Korenberg Michael J, Lipson Edward D, Green James R, Solomon Jerry E
Department of Electrical and Computer Engineering, Queen's University, Kingston, Ontario, Canada.
Ann Biomed Eng. 2002 Jan;30(1):129-40. doi: 10.1114/1.1433490.
Many of the current procedures for detecting coding regions on human DNA sequences combine a number of individual techniques such as discriminant analysis and neural net methods. Recent papers have used techniques from nonlinear systems identification, in particular, parallel cascade identification (PCI), as one means for classifying protein sequences into their structure/function groups. In the present paper, PCI is used in a pilot study to distinguish exon (coding) from intron (noncoding; interspersed within genes) human DNA sequences. Only the first exon and first intron sequences with known boundaries in genomic DNA from the beta T-cell receptor locus were used for training. Then, the parallel cascade classifiers were able to achieve classification rates of about 89% on novel sequences in a test set, and averaged about 82% when results of a blind test were included. In testing over a much wider range of human nucleotide sequences, PCI classifiers averaged 83.6% correct classifications. These results indicate that parallel cascade classifiers may be useful components in future coding region detection programs.

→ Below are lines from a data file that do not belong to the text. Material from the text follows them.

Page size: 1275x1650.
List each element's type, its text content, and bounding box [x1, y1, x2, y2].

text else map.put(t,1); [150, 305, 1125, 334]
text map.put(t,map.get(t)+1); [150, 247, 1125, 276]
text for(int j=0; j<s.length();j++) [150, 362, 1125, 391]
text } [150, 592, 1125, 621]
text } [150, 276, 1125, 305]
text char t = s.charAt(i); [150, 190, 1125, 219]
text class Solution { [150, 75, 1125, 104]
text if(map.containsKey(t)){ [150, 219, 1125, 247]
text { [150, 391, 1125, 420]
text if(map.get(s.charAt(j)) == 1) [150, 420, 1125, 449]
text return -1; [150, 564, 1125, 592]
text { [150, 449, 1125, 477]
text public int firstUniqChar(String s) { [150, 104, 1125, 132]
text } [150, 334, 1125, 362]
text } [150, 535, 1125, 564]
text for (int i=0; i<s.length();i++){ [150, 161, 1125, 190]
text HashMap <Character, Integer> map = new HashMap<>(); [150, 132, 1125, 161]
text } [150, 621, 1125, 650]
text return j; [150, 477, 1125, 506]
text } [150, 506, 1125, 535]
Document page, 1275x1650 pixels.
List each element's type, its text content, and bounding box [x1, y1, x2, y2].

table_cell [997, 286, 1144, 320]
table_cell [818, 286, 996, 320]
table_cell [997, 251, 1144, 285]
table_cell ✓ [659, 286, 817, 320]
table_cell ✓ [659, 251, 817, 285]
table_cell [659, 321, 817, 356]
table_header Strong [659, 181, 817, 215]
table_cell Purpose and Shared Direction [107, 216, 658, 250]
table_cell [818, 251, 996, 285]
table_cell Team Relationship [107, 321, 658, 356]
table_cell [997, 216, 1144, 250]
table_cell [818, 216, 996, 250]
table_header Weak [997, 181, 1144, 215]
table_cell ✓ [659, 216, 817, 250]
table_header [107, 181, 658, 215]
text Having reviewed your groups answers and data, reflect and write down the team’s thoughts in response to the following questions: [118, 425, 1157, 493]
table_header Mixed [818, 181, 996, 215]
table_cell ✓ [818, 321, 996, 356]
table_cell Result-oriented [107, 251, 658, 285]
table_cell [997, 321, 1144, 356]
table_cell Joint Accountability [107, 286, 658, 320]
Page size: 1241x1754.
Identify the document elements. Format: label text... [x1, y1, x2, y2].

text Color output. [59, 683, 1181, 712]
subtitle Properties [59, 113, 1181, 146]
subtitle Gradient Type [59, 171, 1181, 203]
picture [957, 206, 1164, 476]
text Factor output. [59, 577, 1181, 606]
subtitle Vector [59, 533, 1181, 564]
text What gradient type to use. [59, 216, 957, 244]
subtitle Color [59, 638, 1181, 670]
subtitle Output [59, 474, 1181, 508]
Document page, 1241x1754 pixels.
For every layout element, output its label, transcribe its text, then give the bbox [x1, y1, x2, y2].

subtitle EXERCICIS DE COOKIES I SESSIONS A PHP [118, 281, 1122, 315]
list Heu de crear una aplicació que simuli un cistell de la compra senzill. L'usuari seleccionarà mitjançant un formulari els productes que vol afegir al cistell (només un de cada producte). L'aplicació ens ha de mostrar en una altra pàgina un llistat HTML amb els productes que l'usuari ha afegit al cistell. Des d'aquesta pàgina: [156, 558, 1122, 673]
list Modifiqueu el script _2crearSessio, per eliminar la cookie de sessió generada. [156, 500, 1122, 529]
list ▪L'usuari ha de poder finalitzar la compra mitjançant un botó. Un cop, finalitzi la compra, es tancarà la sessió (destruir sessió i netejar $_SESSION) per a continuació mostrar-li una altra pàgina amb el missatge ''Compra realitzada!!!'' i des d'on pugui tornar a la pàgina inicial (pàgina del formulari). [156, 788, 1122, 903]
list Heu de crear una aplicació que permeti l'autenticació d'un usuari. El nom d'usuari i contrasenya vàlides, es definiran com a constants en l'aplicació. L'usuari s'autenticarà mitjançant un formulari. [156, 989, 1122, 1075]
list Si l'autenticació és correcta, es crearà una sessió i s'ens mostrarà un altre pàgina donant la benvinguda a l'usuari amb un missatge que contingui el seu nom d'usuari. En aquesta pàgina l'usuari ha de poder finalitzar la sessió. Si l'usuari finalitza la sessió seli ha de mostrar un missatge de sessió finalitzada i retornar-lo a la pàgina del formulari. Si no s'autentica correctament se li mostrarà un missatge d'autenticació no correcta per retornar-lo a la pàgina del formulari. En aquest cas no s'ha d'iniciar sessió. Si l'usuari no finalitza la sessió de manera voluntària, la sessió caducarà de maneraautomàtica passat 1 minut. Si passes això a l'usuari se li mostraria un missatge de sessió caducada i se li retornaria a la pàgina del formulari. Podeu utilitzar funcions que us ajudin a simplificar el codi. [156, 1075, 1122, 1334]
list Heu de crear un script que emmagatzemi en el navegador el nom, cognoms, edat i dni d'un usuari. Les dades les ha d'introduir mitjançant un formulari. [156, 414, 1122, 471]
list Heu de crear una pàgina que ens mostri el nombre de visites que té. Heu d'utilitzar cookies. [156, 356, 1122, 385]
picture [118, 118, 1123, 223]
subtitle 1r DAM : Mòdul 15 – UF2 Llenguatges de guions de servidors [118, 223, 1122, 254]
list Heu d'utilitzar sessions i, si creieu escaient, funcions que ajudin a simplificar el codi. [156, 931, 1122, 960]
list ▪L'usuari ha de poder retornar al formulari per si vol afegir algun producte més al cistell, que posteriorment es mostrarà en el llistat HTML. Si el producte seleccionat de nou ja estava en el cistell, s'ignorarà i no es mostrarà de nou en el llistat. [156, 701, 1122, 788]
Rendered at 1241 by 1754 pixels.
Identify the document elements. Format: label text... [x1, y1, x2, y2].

目前许多用于检测人类DNA序列中编码区域的程序都结合了多种单独的技术,如判别分析和神经网络方法。最近的论文使用了非线性系统识别技术,特别是并行级联识别(PCI),作为将蛋白质序列分类到其结构/功能组的一种方法。在本文中,PCI被用于一项初步研究,以区分人类DNA序列中的外显子(编码)和内含子(非编码;散布在基因内)。仅使用来自βT细胞受体基因座的基因组DNA中具有已知边界的第一个外显子和第一个内含子序列进行训练。然后,并行级联分类器在测试集中对新序列的分类准确率约为89%,当纳入盲测结果时平均约为82%。在对更广泛的人类核苷酸序列进行测试时,PCI分类器的正确分类平均为83.6%。这些结果表明,并行级联分类器可能是未来编码区域检测程序中的有用组件。